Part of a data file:
***

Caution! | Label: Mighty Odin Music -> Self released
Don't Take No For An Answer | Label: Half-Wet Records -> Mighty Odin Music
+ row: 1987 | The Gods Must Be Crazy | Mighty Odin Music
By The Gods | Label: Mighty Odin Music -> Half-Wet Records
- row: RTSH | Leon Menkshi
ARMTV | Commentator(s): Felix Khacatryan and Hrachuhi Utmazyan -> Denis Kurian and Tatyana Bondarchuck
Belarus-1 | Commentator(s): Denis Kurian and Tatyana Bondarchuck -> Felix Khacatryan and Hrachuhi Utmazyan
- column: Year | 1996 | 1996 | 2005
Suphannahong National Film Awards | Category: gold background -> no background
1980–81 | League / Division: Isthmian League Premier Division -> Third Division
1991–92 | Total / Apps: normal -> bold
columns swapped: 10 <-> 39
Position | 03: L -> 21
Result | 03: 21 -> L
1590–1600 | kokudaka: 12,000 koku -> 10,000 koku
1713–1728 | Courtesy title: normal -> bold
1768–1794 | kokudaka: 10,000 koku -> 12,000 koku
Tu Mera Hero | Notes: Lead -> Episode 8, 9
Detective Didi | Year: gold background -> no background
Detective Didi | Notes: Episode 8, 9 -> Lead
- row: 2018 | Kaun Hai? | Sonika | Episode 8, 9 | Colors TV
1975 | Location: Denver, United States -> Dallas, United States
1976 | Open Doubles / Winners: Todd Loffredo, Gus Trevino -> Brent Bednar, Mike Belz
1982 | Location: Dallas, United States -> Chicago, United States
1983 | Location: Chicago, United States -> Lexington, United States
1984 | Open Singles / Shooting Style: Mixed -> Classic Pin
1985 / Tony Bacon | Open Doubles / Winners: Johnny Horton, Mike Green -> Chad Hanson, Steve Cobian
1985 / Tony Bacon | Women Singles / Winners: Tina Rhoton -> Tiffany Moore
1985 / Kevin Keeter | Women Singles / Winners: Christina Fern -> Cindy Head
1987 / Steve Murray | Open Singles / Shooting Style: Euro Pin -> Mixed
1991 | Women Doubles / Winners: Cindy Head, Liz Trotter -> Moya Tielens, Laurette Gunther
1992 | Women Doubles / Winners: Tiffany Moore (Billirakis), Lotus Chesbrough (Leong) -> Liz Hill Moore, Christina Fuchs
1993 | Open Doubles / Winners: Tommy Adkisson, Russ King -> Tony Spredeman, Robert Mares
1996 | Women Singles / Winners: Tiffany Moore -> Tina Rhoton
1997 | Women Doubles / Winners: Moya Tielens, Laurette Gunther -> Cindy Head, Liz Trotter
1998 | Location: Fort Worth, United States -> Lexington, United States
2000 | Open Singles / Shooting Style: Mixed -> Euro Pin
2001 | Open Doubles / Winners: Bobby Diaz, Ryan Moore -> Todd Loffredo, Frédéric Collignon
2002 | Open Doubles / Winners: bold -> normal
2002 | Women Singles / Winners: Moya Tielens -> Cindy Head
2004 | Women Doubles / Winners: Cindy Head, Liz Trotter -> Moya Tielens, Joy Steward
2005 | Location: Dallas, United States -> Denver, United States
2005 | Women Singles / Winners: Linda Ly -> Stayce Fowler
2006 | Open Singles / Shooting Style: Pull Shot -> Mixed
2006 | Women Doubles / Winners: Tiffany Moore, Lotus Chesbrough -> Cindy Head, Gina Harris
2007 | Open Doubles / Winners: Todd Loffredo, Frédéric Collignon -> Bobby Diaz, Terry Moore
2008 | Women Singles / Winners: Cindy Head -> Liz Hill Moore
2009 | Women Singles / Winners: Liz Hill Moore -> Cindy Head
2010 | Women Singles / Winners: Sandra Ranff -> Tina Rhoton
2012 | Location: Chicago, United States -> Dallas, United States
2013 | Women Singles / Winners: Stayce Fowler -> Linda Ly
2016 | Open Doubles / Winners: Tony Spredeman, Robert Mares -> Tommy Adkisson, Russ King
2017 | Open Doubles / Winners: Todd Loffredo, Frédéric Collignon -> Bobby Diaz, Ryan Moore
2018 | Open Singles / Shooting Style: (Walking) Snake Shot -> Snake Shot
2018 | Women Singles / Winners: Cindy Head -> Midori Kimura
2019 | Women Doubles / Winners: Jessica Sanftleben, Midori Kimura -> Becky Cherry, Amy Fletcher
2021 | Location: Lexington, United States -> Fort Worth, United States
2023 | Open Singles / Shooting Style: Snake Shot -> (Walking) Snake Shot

***

Copy the data above again, switching every "Location" to "Venue" and leaving everything else unchanged.

Caution! | Label: Mighty Odin Music -> Self released
Don't Take No For An Answer | Label: Half-Wet Records -> Mighty Odin Music
+ row: 1987 | The Gods Must Be Crazy | Mighty Odin Music
By The Gods | Label: Mighty Odin Music -> Half-Wet Records
- row: RTSH | Leon Menkshi
ARMTV | Commentator(s): Felix Khacatryan and Hrachuhi Utmazyan -> Denis Kurian and Tatyana Bondarchuck
Belarus-1 | Commentator(s): Denis Kurian and Tatyana Bondarchuck -> Felix Khacatryan and Hrachuhi Utmazyan
- column: Year | 1996 | 1996 | 2005
Suphannahong National Film Awards | Category: gold background -> no background
1980–81 | League / Division: Isthmian League Premier Division -> Third Division
1991–92 | Total / Apps: normal -> bold
columns swapped: 10 <-> 39
Position | 03: L -> 21
Result | 03: 21 -> L
1590–1600 | kokudaka: 12,000 koku -> 10,000 koku
1713–1728 | Courtesy title: normal -> bold
1768–1794 | kokudaka: 10,000 koku -> 12,000 koku
Tu Mera Hero | Notes: Lead -> Episode 8, 9
Detective Didi | Year: gold background -> no background
Detective Didi | Notes: Episode 8, 9 -> Lead
- row: 2018 | Kaun Hai? | Sonika | Episode 8, 9 | Colors TV
1975 | Venue: Denver, United States -> Dallas, United States
1976 | Open Doubles / Winners: Todd Loffredo, Gus Trevino -> Brent Bednar, Mike Belz
1982 | Venue: Dallas, United States -> Chicago, United States
1983 | Venue: Chicago, United States -> Lexington, United States
1984 | Open Singles / Shooting Style: Mixed -> Classic Pin
1985 / Tony Bacon | Open Doubles / Winners: Johnny Horton, Mike Green -> Chad Hanson, Steve Cobian
1985 / Tony Bacon | Women Singles / Winners: Tina Rhoton -> Tiffany Moore
1985 / Kevin Keeter | Women Singles / Winners: Christina Fern -> Cindy Head
1987 / Steve Murray | Open Singles / Shooting Style: Euro Pin -> Mixed
1991 | Women Doubles / Winners: Cindy Head, Liz Trotter -> Moya Tielens, Laurette Gunther
1992 | Women Doubles / Winners: Tiffany Moore (Billirakis), Lotus Chesbrough (Leong) -> Liz Hill Moore, Christina Fuchs
1993 | Open Doubles / Winners: Tommy Adkisson, Russ King -> Tony Spredeman, Robert Mares
1996 | Women Singles / Winners: Tiffany Moore -> Tina Rhoton
1997 | Women Doubles / Winners: Moya Tielens, Laurette Gunther -> Cindy Head, Liz Trotter
1998 | Venue: Fort Worth, United States -> Lexington, United States
2000 | Open Singles / Shooting Style: Mixed -> Euro Pin
2001 | Open Doubles / Winners: Bobby Diaz, Ryan Moore -> Todd Loffredo, Frédéric Collignon
2002 | Open Doubles / Winners: bold -> normal
2002 | Women Singles / Winners: Moya Tielens -> Cindy Head
2004 | Women Doubles / Winners: Cindy Head, Liz Trotter -> Moya Tielens, Joy Steward
2005 | Venue: Dallas, United States -> Denver, United States
2005 | Women Singles / Winners: Linda Ly -> Stayce Fowler
2006 | Open Singles / Shooting Style: Pull Shot -> Mixed
2006 | Women Doubles / Winners: Tiffany Moore, Lotus Chesbrough -> Cindy Head, Gina Harris
2007 | Open Doubles / Winners: Todd Loffredo, Frédéric Collignon -> Bobby Diaz, Terry Moore
2008 | Women Singles / Winners: Cindy Head -> Liz Hill Moore
2009 | Women Singles / Winners: Liz Hill Moore -> Cindy Head
2010 | Women Singles / Winners: Sandra Ranff -> Tina Rhoton
2012 | Venue: Chicago, United States -> Dallas, United States
2013 | Women Singles / Winners: Stayce Fowler -> Linda Ly
2016 | Open Doubles / Winners: Tony Spredeman, Robert Mares -> Tommy Adkisson, Russ King
2017 | Open Doubles / Winners: Todd Loffredo, Frédéric Collignon -> Bobby Diaz, Ryan Moore
2018 | Open Singles / Shooting Style: (Walking) Snake Shot -> Snake Shot
2018 | Women Singles / Winners: Cindy Head -> Midori Kimura
2019 | Women Doubles / Winners: Jessica Sanftleben, Midori Kimura -> Becky Cherry, Amy Fletcher
2021 | Venue: Lexington, United States -> Fort Worth, United States
2023 | Open Singles / Shooting Style: Snake Shot -> (Walking) Snake Shot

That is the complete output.